De Goussainville à Combs-la-Ville

Les inégalités qui séparent les autres Franciliens sont-elles aussi importantes ? Si l’on fait le même exercice le long de la ligne D du RER 2, le revenu médian chute à 1 560 euros par mois autour de la gare de Saint-Denis (93) et à 1 650 autour de celle de Pierrefitte-Stains (93), contre 3 625 dans la belle banlieue de Combs-la-Ville (77) ou 3 440 autour de la gare de Yerres (91).

Sans surprise, le plafond du 1er décile tombe beaucoup plus bas que dans Paris intra- muros : 159 euros par mois seulement à proximité de la gare de Saint-Denis, 177 près de celle de Villeneuve-Saint-Georges (94) ou encore 326 près de celle de Garges-Sarcelles (95). Il monte cependant aussi plus haut que dans la capitale : 1 557 euros aux environs de la gare de Combs-la-Ville ou 1 564 à proximité de celle de Yerres.

Quant au seuil du 9e décile, il descend lui aussi plus bas que dans la capitale (3 698 euros à Saint-Denis, 3 890 à Garges-Sarcelles, 3 893 à Pierrefitte-Stains (93), mais ne monte jamais aussi haut que dans les arrondissements les plus privilégiés de Paris (7 106 euros à Combs-la-Ville, 6 980 à Brunoy, 6 722 à Montgeron-Crosne).

Au total, l’amplitude des inégalités mesurée par le rapport interdéciles est moins élevée en banlieue que dans Paris intra-muros : elle oscille entre 3,9 à Goussainville et 23,2 à Saint-Denis, mais reste plus élevée que la moyenne nationale (3,5).

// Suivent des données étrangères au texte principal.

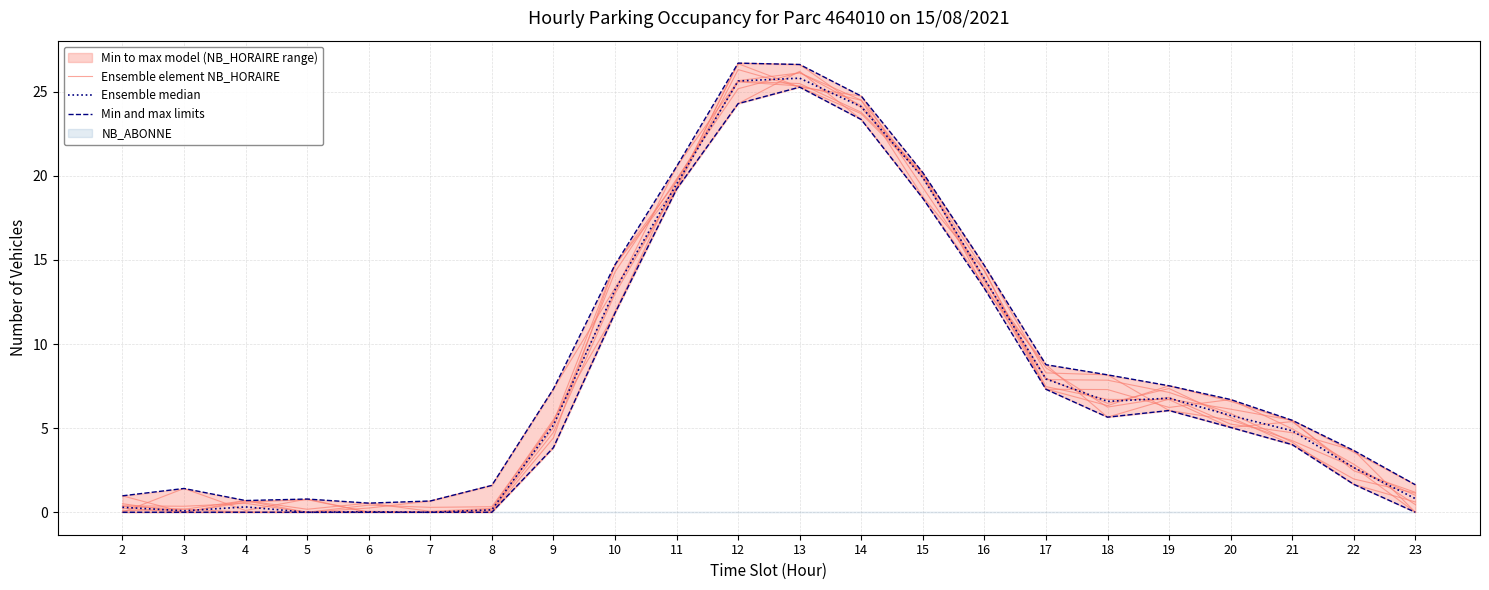

What is the value of the Ensemble median point at the 20th from the left?

4.8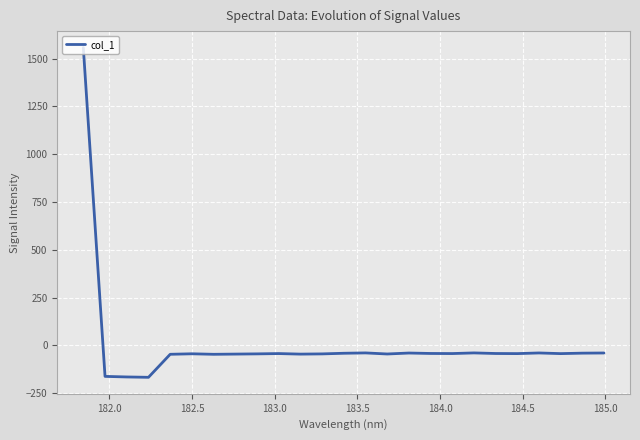

What is the difference between the maximum and minimum values?

1724.7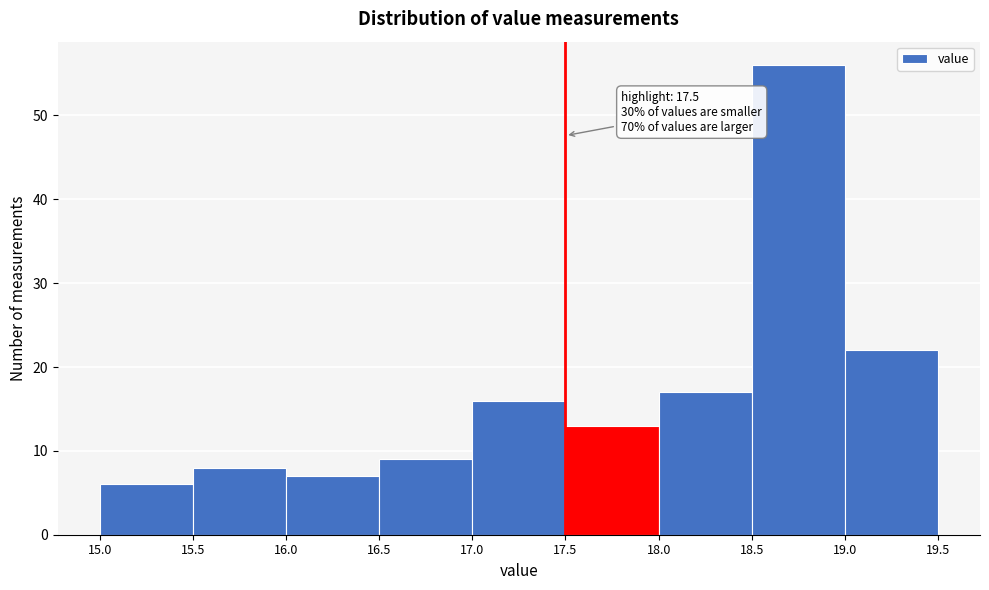

Over which range of the x-axis is the bar tallest?

18.5 to 19.0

Les Iris les moins inégalitaires sont aussi souvent les plus riches : le ratio interdécile atteint 4 à Yerres, 4,6 à Combs-la-Ville, 5,5 à Brunoy. Des chiffres qui suggèrent que ces quartiers forment de véritables "ghettos dorés". Les plus grands écarts se trouvent parmi les Iris les plus défavorisées de la ligne (11,8 à Pierrefitte-Stains, 11,9 à Garges-Sarcelles, 22,7 à Villeneuve-Saint-Georges, 23,2 à Saint-Denis).

Autrement dit, si l’on en juge par ces deux échantillons, les contrastes locaux sont moins forts en banlieue qu’à Paris même. En outre, les écarts observés le long de la ligne D du RER s’étalent sur des distances géographiques plus importantes, puisque une demi-heure à trois quarts d’heure de transport séparent en moyenne les Iris les plus pauvres des Iris les plus riches de cette ligne de banlieue. Bref, Paris, plus encore que sa banlieue, offre un bel exemple de fragmentation du tissu urbain.

  • 1. Cette étude cherchant à mesurer les inégalités dans Paris intra-muros, on a laissé de côté les stations entre Porte Dorée et Créteil Préfecture.
  • 2. On se contente ici, pour l’essentiel, du tronçon de la ligne qui englobe les zones de desserte 1 à 4, soit de Goussainville à Combs-la-Ville.
* Revenu médian

Revenu qui partage en deux la population en emploi, une moitié gagne plus, l'autre moitié gagne moins.

** Rapport interdécile

Mesure classique des inégalités économiques. Le premier décile D1 est le niveau de revenu en dessous duquel sont les 10 % les plus pauvres. Le neuvième décile D9 est celui au-dessus duquel sont les 10 % du haut de l'échelle. Le rapport interdécile D9/D1 rapporte le neuvième décile au premier.